練習目標: 接著往下寫這篇以「解」字解讀《庖丁解牛》的文章,從最後一句之後開始續寫。

節選文字:
趙文建
《庖丁解牛》節選自《莊子·養生主》,題目是后世讀者從文章首句“庖丁為文惠君解牛”中截取的。這一截獨具眼光,直接把文章的文眼給擇取了出來。全文緊扣“庖丁解牛”這四字展開,描繪了解牛的場面、闡述了解牛的境界、解牛的理念、解牛的態度、解牛的切入點、解牛的方法。可以說,“解”字是窺探本文主旨的一扇窗戶,庖丁因解牛悟道,文惠君聽庖丁談解牛獲得養生之道。
但也有不少人因此質疑:生活中常說“殺豬宰牛”,為什么莊子卻用“解牛”?文惠君究竟獲得了怎樣的養生之道?今天我們讀《庖丁解牛》該汲取什么為人處世的智慧。
特級教師薛法根說文本內涵有三個層次:表層(第一層)是字面所寫的意思,即文本所寫的“人事景物”。里層(第二層)是字面背后的含義,即文本隱含的“思想感情”。深層(第三層)是字面之外的風格,即文本體現的“表達藝術”。解讀文本需要找到一個打開文本的切入口,由此進入,從而領略文本內在的、表達的奧妙。據此,本文試以“解”字作為切口去打開文本,走進“庖丁解牛”的世界。

資料內容:
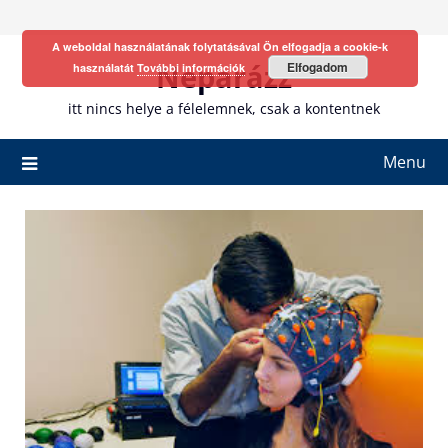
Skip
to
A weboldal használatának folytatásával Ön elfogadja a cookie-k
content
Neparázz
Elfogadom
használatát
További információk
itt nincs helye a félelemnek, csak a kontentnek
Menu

---

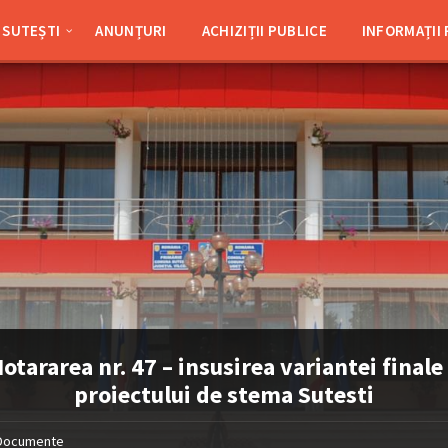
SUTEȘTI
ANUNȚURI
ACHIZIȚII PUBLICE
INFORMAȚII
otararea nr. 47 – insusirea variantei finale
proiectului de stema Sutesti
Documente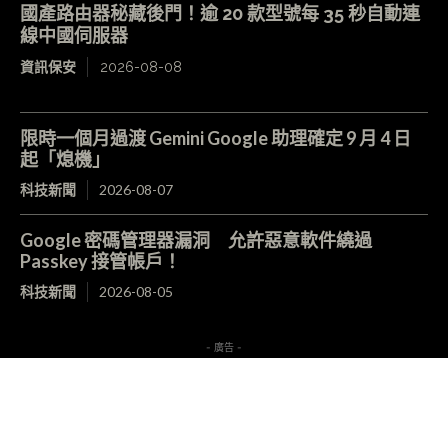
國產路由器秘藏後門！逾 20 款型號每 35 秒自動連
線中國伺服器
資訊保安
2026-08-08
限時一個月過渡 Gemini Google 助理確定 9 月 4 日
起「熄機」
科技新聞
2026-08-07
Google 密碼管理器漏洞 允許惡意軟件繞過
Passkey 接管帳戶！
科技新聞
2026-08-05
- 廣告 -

練習作答:
許慎《說文解字》中說:“解,判也。從刀判牛角。”“判”字,意思是分,分開。這是個會意字,可見“解”的本義就是用刀從牛頭下手拆分牛的軀體。牛軀體龐大,必須用刀化整為零、化大為小地拆分才能物盡其用。先民們用“解”字標示殺牛的過程,足見其表達的形象精準。文中“依乎天理,批大郤,導大窾,因其固然。”“彼節者有間,而刀刃者無厚;以無厚入有間,恢恢乎其游刃必有余地矣!”“每至于族”“動刀甚微,謋然已解,如土委地。”從這些語句來看,庖丁也正是輕巧地用刀像拆解一個大的結構復雜的物件那樣,把牛的龐大軀體分解成一個個小零件。“良庖歲更刀,割也;族庖月更刀,折也。”庖丁不像良庖那樣用刀“割”,更不像族庖那樣用刀“折”。這里“解”與“割”“折”的區別在于:首先,“解”是“依乎天理”(牛體的自然結構),刀游走在“彼節者有間”的牛關節縫隙,必須非常熟悉牛身體的“天理”結構,看準縫隙下刀。“割”與“折”就沒這個講究,尤其是“折”,課本中注釋是“斫、砍”,只要用力掄刀就可以了。其次,動刀用力的方式不同,順著關節縫隙“解”用的是巧勁,“動刀甚微”,所以他手上的刀“十九年矣,所解數千牛矣,而刀刃若新發于硎”。“割”“折”就不太需要顧及牛的身體結構,只要刀刃鋒利,有蠻力就可以了。固然,刀刃鋒利可以割肉,但牛肉柔軟有韌勁,也會鈍刀,更不必說用刀砍斫了,牛骨粗壯堅硬,常常把刀刃磕出豁口,所以“良庖歲更刀,割也;族庖月更刀,折也”就不足為怪了。至于“殺”“宰”和“屠”等字只是表示一個事實,遠不及“解”字內涵具體豐富,能突出表現庖丁的眼光精準獨到、手法靈巧、力道靈活、技藝高超。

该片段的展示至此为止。